I recently attended the 2011 Gordon Research Conference on the Physics and Chemistry of Microfluidics in Waterville Valley, NH.  I presented a poster on “Transport and collision dynamics in GEDI cell capture microdevices” at both the Gordon Research Seminar, organized and run by students and preceding the conference, and at the Gordon Research Conference itself.  I’m pleased to announce that my poster was one of four selected during the Conference to receive a Poster Merit Award, along with a small prize sponsored by Cambridge University Press. A copy of the poster is available on my website.

Smith wins Best Poster Award at the 2010 ASME-IMECE

I presented a poster on “Circulating tumor cell collision dynamics in geometrically enhanced differential immunocapture (GEDI) microdevices” at the 2010 American Society of Mechanical Engineers (ASME) International Mechanical Engineering Congress & Exposition (IMECE) in Vancouver.  I’m excited to report that I was honored with the Best Poster Award among the those presented at the Student Poster Symposium.

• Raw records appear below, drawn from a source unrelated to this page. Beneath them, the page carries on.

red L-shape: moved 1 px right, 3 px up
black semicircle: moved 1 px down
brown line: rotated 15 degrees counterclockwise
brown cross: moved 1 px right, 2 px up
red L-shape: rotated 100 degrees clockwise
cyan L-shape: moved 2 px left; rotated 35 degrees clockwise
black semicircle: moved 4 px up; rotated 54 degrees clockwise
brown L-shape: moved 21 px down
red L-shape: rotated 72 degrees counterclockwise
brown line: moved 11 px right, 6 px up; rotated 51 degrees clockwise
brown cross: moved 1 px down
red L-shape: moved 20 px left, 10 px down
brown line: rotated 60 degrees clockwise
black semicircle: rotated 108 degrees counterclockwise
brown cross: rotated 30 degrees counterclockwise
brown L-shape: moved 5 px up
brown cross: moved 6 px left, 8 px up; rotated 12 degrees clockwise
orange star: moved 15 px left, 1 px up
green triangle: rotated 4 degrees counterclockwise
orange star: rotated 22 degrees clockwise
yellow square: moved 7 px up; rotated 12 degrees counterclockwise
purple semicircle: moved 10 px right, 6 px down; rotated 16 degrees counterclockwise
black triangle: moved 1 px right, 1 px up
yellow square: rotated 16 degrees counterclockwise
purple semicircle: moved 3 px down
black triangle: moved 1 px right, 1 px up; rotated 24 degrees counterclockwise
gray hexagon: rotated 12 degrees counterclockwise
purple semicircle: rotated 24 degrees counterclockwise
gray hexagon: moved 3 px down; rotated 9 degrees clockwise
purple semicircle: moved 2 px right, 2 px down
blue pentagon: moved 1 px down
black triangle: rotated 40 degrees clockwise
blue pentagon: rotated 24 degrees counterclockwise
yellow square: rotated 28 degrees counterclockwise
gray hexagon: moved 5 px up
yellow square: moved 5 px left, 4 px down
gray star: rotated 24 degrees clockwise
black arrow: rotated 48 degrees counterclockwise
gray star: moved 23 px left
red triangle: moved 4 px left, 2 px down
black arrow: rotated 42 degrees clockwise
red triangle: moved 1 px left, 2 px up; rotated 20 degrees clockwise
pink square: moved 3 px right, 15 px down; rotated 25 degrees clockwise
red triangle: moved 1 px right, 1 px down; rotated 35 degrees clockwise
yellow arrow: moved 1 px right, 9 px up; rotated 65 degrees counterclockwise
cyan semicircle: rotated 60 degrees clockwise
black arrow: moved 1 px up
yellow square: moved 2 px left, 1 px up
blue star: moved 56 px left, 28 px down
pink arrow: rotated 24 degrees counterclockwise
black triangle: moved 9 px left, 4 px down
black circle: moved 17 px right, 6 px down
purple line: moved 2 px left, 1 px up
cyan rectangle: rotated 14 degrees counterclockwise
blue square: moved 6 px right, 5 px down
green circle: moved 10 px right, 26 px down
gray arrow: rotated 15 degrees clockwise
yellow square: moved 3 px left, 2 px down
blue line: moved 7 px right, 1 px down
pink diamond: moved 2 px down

Smith presents particle collision dynamics simulations at the 10th NY Complex Matter Workshop

I presented recent work by myselfJason Gleghorn, and Brian Kirby on “Particle collision dynamics in geometrically enhanced differential immunocapture microdevices” at the 10th New York Complex Matter Workshop. We detail numerical simulations and analytical models that predict the collision modes of particles during low Reynolds number flows in microfluidic obstacle arrays, which is important for designing rare cell capture devices that use the obstacles as an antibody-coated capture surface.